As unemployment benefits bottom out with 32 million Americans receiving the last of the boosted assistance at the end of June, Zillow found 12.4% of U.S. renters missed payments in the first week of July, which is more than any other time throughout the coronavirus pandemic.

“Those missed rent payments could cause a wave of housing insecurity and have the potential for deep impacts not only for renters, but also for rental owners who owe common costs of property ownership and other workers in the industry,” the Zillow report stated.

During the first week of July, more than 22% of U.S. apartment households did not pay any rent, but by mid-month, the share of renters that hadn't yet paid fell to just 12%. With half of all U.S. households seeing a loss of income due to the pandemic, the report says government assistance has clearly played a crucial role in stopping unpaid rent from ballooning even hire, but as that aid expires, August is expected to be a pivotal month.
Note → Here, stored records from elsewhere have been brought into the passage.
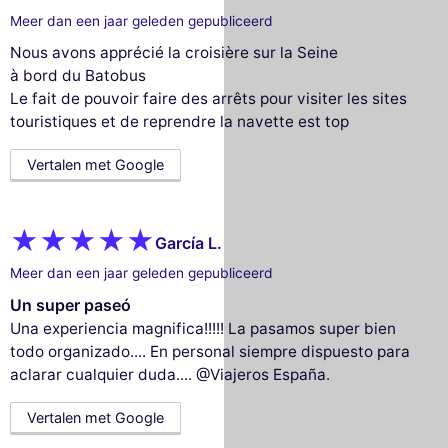
Meer dan een jaar geleden gepubliceerd
Nous avons apprécié la croisière sur la Seine
à bord du Batobus
Le fait de pouvoir faire des arrêts pour visiter les sites
touristiques et de reprendre la navette est top
Vertalen met Google
García L.
Meer dan een jaar geleden gepubliceerd
Un super paseó
Una experiencia magnifica!!!!! La pasamos super bien
todo organizado.... En personal siempre dispuesto para
aclarar cualquier duda.... @Viajeros España.
Vertalen met Google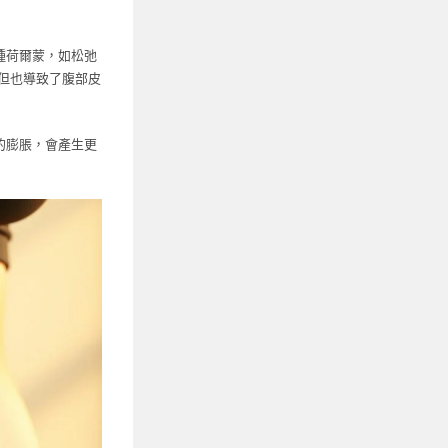
種荷爾蒙，如松弛
，但也導致了腹部皮
的膨脹，會產生更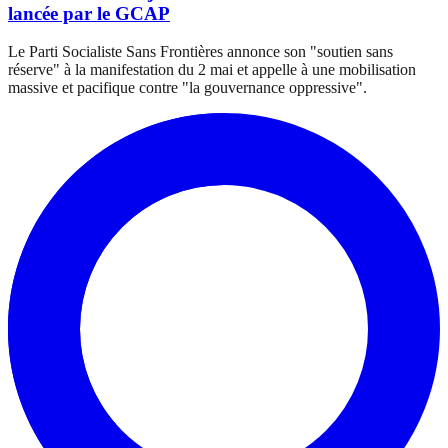
lancée par le GCAP
Le Parti Socialiste Sans Frontières annonce son "soutien sans
réserve" à la manifestation du 2 mai et appelle à une mobilisation
massive et pacifique contre "la gouvernance oppressive".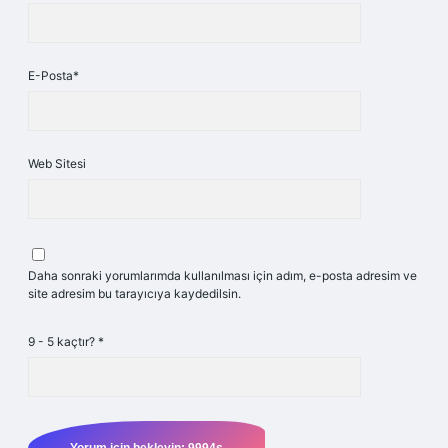
E-Posta*
Web Sitesi
Daha sonraki yorumlarımda kullanılması için adım, e-posta adresim ve
site adresim bu tarayıcıya kaydedilsin.
9 - 5 kaçtır?
*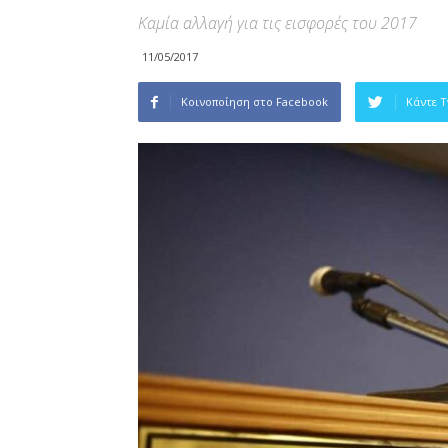
Καμία αλλαγή για τις εισφορές του 2017
11/05/2017
Κοινοποίηση στο Facebook
Κάντε 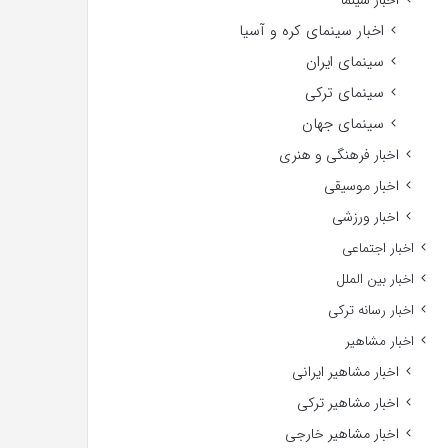
اخبار سینما
اخبار سینمای کره و آسیا
سینمای ایران
سینمای ترکی
سینمای جهان
اخبار فرهنگی و هنری
اخبار موسیقی
اخبار ورزشی
اخبار اجتماعی
اخبار بین الملل
اخبار رسانه ترکی
اخبار مشاهیر
اخبار مشاهیر ایرانی
اخبار مشاهیر ترکی
اخبار مشاهیر خارجی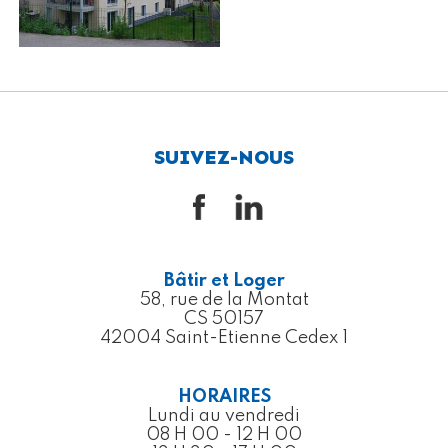
SUIVEZ-NOUS
Bâtir et Loger
58, rue de la Montat
CS 50157
42004 Saint-Etienne Cedex 1
HORAIRES
Lundi au vendredi
08 H 00 - 12 H 00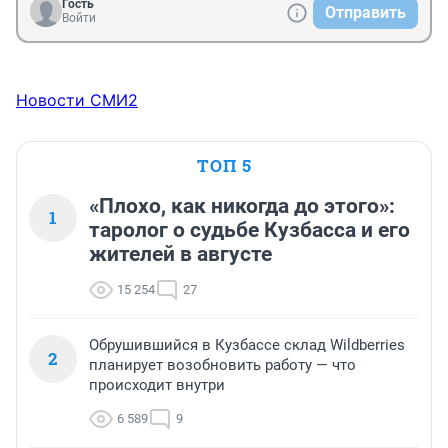
Гость
Отправить
Войти
Новости СМИ2
ТОП 5
«Плохо, как никогда до этого»:
1
таролог о судьбе Кузбасса и его
жителей в августе
15 254
27
Обрушившийся в Кузбассе склад Wildberries
2
планирует возобновить работу — что
происходит внутри
6 589
9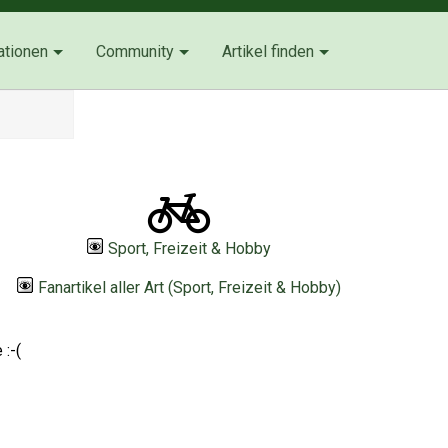
ationen
Community
Artikel finden
Sport, Freizeit & Hobby
Fanartikel aller Art (Sport, Freizeit & Hobby)
:-(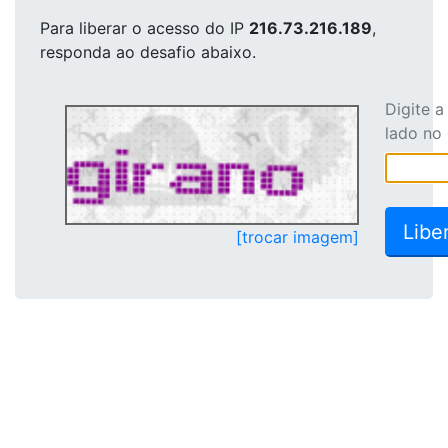
Para liberar o acesso
do IP
216.73.216.189
,
responda ao desafio abaixo.
Digite 
lado no
[trocar imagem]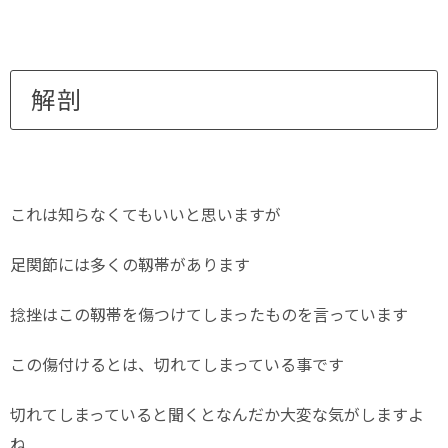
解剖
これは知らなくてもいいと思いますが
足関節には多くの靱帯があります
捻挫はこの靱帯を傷つけてしまったものを言っています
この傷付けるとは、切れてしまっている事です
切れてしまっていると聞くとなんだか大変な気がしますよ
ね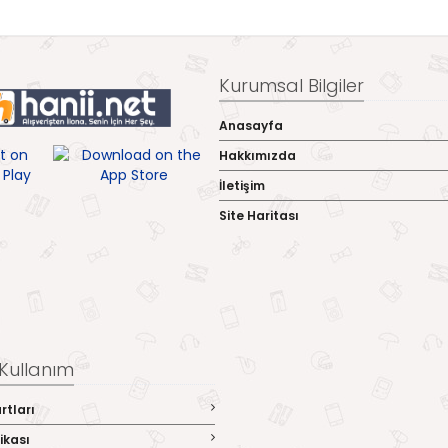
Kurumsal Bilgiler
Anasayfa
Hakkımızda
İletişim
Site Haritası
& Kullanım
rtları
tikası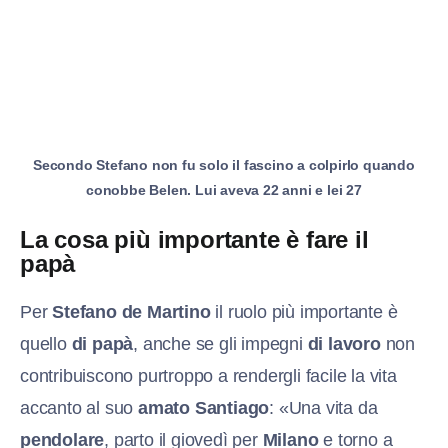
Secondo Stefano non fu solo il fascino a colpirlo quando
conobbe Belen. Lui aveva 22 anni e lei 27
La cosa più importante è fare il
papà
Per
Stefano de Martino
il ruolo più importante è
quello
di papà
, anche se gli impegni
di lavoro
non
contribuiscono purtroppo a rendergli facile la vita
accanto al suo
amato Santiago
: «Una vita da
pendolare
, parto il giovedì per
Milano
e torno a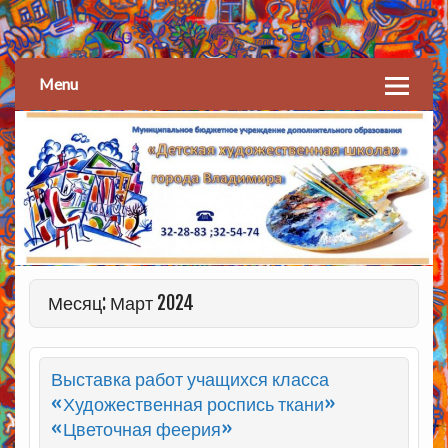
Детская художественная
школа
Menu
Месяц: Март 2024
Выставка работ учащихся класса
«Художественная роспись ткани»
«Цветочная феерия»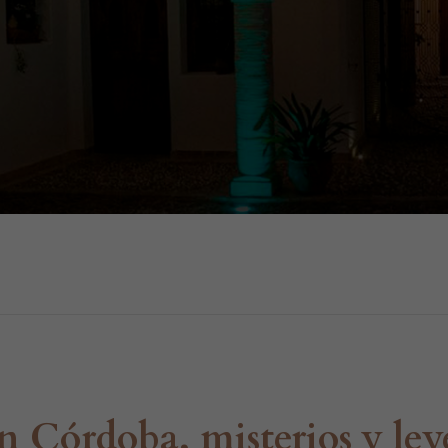
 Córdoba, misterios y ley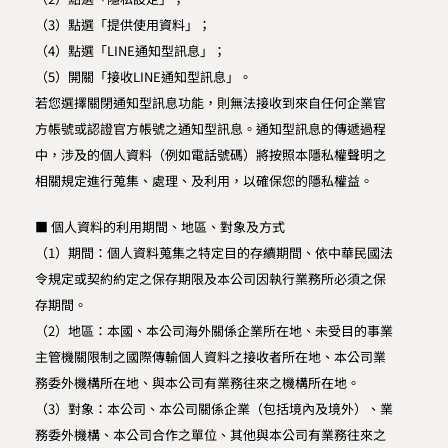
（3）點選「提供使用資料」；
（4）點選「LINE通知型訊息」；
（5）開關「接收LINE通知型訊息」。
若您選擇關閉通知型訊息功能，則無法接收到來自任何企業官
方帳號或認證官方帳號之通知型訊息。通知型訊息的傳遞過程
中，涉及的個人資料（例如電話號碼）將按照本隱私權聲明之
相關規定進行蒐集、處理、及利用，以確保您的隱私權益。
■ 個人資料的利用期間、地區、對象及方式
（1）期間：個人資料蒐集之特定目的存續期間、依中華民國法
令規定或契約約定之保存期限及本公司因執行業務所必須之保
存期間。
（2）地區：本國、本公司海外關係企業所在地、未受目的事業
主管機關限制之國際傳輸個人資料之接收者所在地、本公司業
務委外機構所在地、與本公司有業務往來之機構所在地。
（3）對象：本公司、本公司關係企業（包括境內及境外）、業
務委外機構、本公司合作之單位、其他與本公司有業務往來之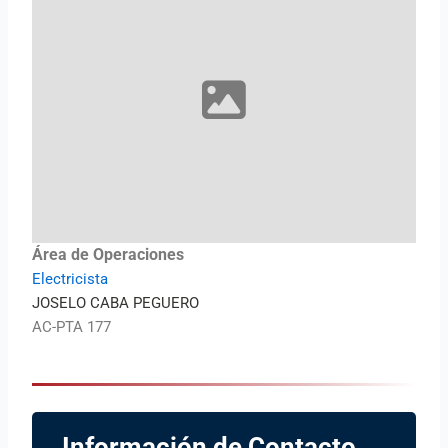
Área de Operaciones
Electricista
JOSELO CABA PEGUERO
AC-PTA 177
Información de Contacto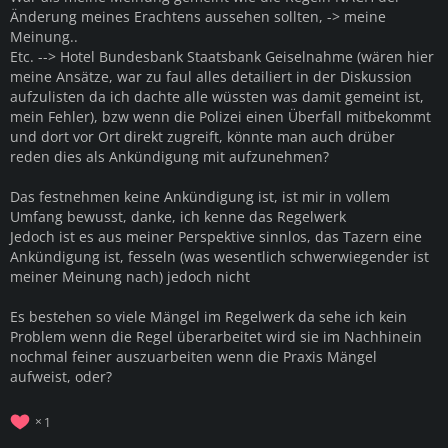
Änderung meines Erachtens aussehen sollten, -> meine
Meinung..
Etc. --> Hotel Bundesbank Staatsbank Geiselnahme (wären hier
meine Ansätze, war zu faul alles detailiert in der Diskussion
aufzulisten da ich dachte alle wüssten was damit gemeint ist,
mein Fehler), bzw wenn die Polizei einen Überfall mitbekommt
und dort vor Ort direkt zugreift, könnte man auch drüber
reden dies als Ankündigung mit aufzunehmen?
Das festnehmen keine Ankündigung ist, ist mir in vollem
Umfang bewusst, danke, ich kenne das Regelwerk
Jedoch ist es aus meiner Perspektive sinnlos, das Tazern eine
Ankündigung ist, fesseln (was wesentlich schwerwiegender ist
meiner Meinung nach) jedoch nicht
Es bestehen so viele Mängel im Regelwerk da sehe ich kein
Problem wenn die Regel überarbeitet wird sie im Nachhinein
nochmal feiner auszuarbeiten wenn die Praxis Mängel
aufweist, oder?
1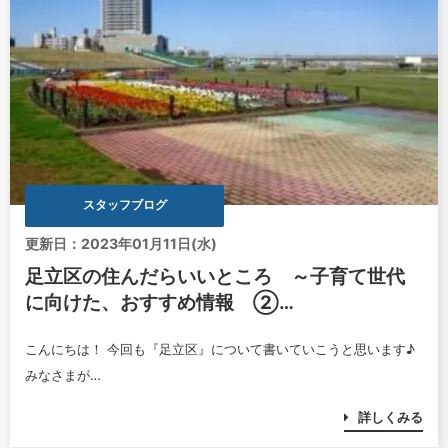
スタッフブログ
更新日：2023年01月11日(水)
足立区の住んだらいいところ ～子育て世代
に向けた、おすすめ情報 ②…
こんにちは！ 今回も『足立区』について書いていこうと思います♪
みなさまが…
詳しくみる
"The rental market has been more affected by the coronavirus pandemic than the for-sale side appears to have been. The steady climb of the past few years has come to an end as rent growth has slowed nationally and prices have outright fallen in a few markets," said Zillow economist Joshua Clark. "The saving grace has so far been government aid and eviction freezes, which have provided a lifeline for those who are out of work. But much of that aid has expired, putting many renters and workers who rely on the rental market continuing apace in a vulnerable position."

Changes to rental prices across the U.S.

Rents in the most expensive cities in the United States are seeing an accelerated decline, according to a new report. Zumper found that one-bedroom apartments in seven out of the 10 priciest markets across the country saw an average 5% decrease year-over-year. In five of these cities, there were larger month-over-month decreases compared to the month before. None of these pricy pockets saw an increase in median rent compared to July.

“The two priciest markets continued their downward trajectories with San Francisco and New York City one-bedroom rents down 11% and 7%, respectively, since this time last year,” the report stated.

The exact opposite is happening in less expensive cities, with median rents showing steady increases. Of the top 10 least expensive cities, the report found only one city, Tulsa, had a decrease in median rent for one-bedrooms, and growth averaged more than 5% year over year. The Zumper report says COVID-19 is essentially causing a “squeezing” of the price distribution of rentals across the country.

“Historically expensive cities become cheaper and historically cheaper cities become more expensive. This effect has continued to accelerate this month as COVID-19 persists on and more Americans are opting for cheaper places to live while working from home or away from their offices.”

The report listed the top five rental markets as San Francisco, New York, Boston, San Jose and Oakland.